§ Exercise instructions: Only the lines from the start of the entries through the line with "#+title: Fundamental Relations" should be returned, each exactly as it stands, and no pictures.
+++++
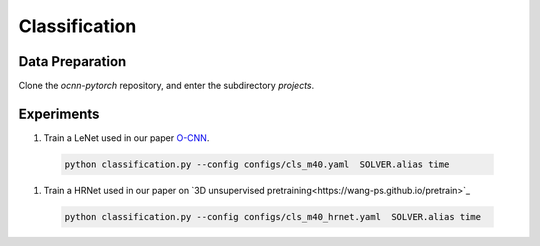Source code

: Classification
============


Data Preparation
---------------------------

Clone the `ocnn-pytorch` repository, and enter the subdirectory `projects`.

.. code-block:: none
  python tools/cls_modelnet.py


Experiments
---------------------------


#. Train a LeNet used in our paper `O-CNN <https://wang-ps.github.io/O-CNN>`_.

  .. code-block:: none

    python classification.py --config configs/cls_m40.yaml  SOLVER.alias time
  


#. Train a HRNet used in our paper on `3D unsupervised pretraining<https://wang-ps.github.io/pretrain>`_

  .. code-block:: none

    python classification.py --config configs/cls_m40_hrnet.yaml  SOLVER.alias time
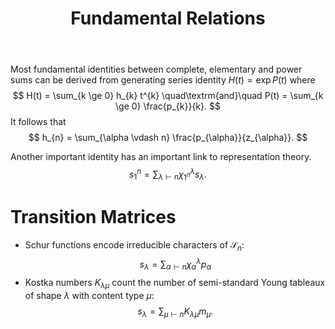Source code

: #+title: Fundamental Relations

Most fundamental identities between complete, elementary and power
sums can be derived from generating series identity $H(t) = \exp
P(t)$ where
\[
H(t) = \sum_{k \ge 0} h_{k} t^{k} \quad\textrm{and}\quad P(t) =
\sum_{k \ge 0} \frac{p_{k}}{k}.
\]
It follows that
\[
h_{n} = \sum_{\alpha \vdash n} \frac{p_{\alpha}}{z_{\alpha}}.
\]

Another important identity has an important link to representation
theory.
\[
s_{1}^{n} = \sum_{\lambda \vdash n} \chi^{\lambda}_{1^{n}}
s_{\lambda}.
\]

* Transition Matrices
- Schur functions encode irreducible characters of $\mathcal{S}_{n}$:
  \[ s_{\lambda} = \sum_{\alpha \vdash n} \chi^{\lambda}_{\alpha} p_{\alpha} \]
- Kostka numbers $K_{\lambda\mu}$ count the number of semi-standard
  Young tableaux of shape $\lambda$ with content type $\mu$:
  \[ s_{\lambda} = \sum_{\mu \vdash n} K_{\lambda\mu} m_{\mu}. \]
+++++
§ Reply:
Source code

: Classification
============


Data Preparation
---------------------------

Clone the `ocnn-pytorch` repository, and enter the subdirectory `projects`.

.. code-block:: none
  python tools/cls_modelnet.py


Experiments
---------------------------


#. Train a LeNet used in our paper `O-CNN <https://wang-ps.github.io/O-CNN>`_.

  .. code-block:: none

    python classification.py --config configs/cls_m40.yaml  SOLVER.alias time
  


#. Train a HRNet used in our paper on `3D unsupervised pretraining<https://wang-ps.github.io/pretrain>`_

  .. code-block:: none

    python classification.py --config configs/cls_m40_hrnet.yaml  SOLVER.alias time
Source code

: #+title: Fundamental Relations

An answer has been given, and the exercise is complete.